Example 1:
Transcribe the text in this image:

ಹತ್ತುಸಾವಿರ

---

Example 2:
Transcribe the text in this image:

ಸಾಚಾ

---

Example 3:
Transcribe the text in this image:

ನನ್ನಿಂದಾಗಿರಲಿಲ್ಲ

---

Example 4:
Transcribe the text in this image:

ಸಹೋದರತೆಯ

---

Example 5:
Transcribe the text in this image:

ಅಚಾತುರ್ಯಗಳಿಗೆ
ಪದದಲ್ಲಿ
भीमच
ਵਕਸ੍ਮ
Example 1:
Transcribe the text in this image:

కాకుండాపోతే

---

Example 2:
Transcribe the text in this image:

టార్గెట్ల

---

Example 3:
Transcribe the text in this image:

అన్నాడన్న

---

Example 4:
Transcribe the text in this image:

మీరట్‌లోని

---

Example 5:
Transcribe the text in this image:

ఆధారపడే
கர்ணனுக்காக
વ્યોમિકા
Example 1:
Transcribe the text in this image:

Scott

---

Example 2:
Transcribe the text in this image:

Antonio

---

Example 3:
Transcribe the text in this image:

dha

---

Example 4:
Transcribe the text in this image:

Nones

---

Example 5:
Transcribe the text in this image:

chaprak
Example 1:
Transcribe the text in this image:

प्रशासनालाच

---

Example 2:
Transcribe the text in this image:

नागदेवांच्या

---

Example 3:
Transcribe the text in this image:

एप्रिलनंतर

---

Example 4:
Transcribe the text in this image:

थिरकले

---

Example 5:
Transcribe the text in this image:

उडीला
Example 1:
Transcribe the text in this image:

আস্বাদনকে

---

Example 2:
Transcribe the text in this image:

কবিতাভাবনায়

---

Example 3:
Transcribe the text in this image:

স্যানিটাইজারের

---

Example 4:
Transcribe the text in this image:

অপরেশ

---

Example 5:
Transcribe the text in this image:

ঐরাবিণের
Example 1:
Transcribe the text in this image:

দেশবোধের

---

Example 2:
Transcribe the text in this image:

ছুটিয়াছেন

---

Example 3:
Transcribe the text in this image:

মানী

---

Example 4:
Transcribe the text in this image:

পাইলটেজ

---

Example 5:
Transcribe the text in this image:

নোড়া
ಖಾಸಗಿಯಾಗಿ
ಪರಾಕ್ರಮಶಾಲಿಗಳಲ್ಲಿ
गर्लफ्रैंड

[WHAT YOU ARE ASKED TO DO] Output the listing above exactly as it appears.

[EXPECTED ANSWER]
Example 1:
Transcribe the text in this image:

ಹತ್ತುಸಾವಿರ

---

Example 2:
Transcribe the text in this image:

ಸಾಚಾ

---

Example 3:
Transcribe the text in this image:

ನನ್ನಿಂದಾಗಿರಲಿಲ್ಲ

---

Example 4:
Transcribe the text in this image:

ಸಹೋದರತೆಯ

---

Example 5:
Transcribe the text in this image:

ಅಚಾತುರ್ಯಗಳಿಗೆ
ಪದದಲ್ಲಿ
भीमच
ਵਕਸ੍ਮ
Example 1:
Transcribe the text in this image:

కాకుండాపోతే

---

Example 2:
Transcribe the text in this image:

టార్గెట్ల

---

Example 3:
Transcribe the text in this image:

అన్నాడన్న

---

Example 4:
Transcribe the text in this image:

మీరట్‌లోని

---

Example 5:
Transcribe the text in this image:

ఆధారపడే
கர்ணனுக்காக
વ્યોમિકા
Example 1:
Transcribe the text in this image:

Scott

---

Example 2:
Transcribe the text in this image:

Antonio

---

Example 3:
Transcribe the text in this image:

dha

---

Example 4:
Transcribe the text in this image:

Nones

---

Example 5:
Transcribe the text in this image:

chaprak
Example 1:
Transcribe the text in this image:

प्रशासनालाच

---

Example 2:
Transcribe the text in this image:

नागदेवांच्या

---

Example 3:
Transcribe the text in this image:

एप्रिलनंतर

---

Example 4:
Transcribe the text in this image:

थिरकले

---

Example 5:
Transcribe the text in this image:

उडीला
Example 1:
Transcribe the text in this image:

আস্বাদনকে

---

Example 2:
Transcribe the text in this image:

কবিতাভাবনায়

---

Example 3:
Transcribe the text in this image:

স্যানিটাইজারের

---

Example 4:
Transcribe the text in this image:

অপরেশ

---

Example 5:
Transcribe the text in this image:

ঐরাবিণের
Example 1:
Transcribe the text in this image:

দেশবোধের

---

Example 2:
Transcribe the text in this image:

ছুটিয়াছেন

---

Example 3:
Transcribe the text in this image:

মানী

---

Example 4:
Transcribe the text in this image:

পাইলটেজ

---

Example 5:
Transcribe the text in this image:

নোড়া
ಖಾಸಗಿಯಾಗಿ
ಪರಾಕ್ರಮಶಾಲಿಗಳಲ್ಲಿ
गर्लफ्रैंड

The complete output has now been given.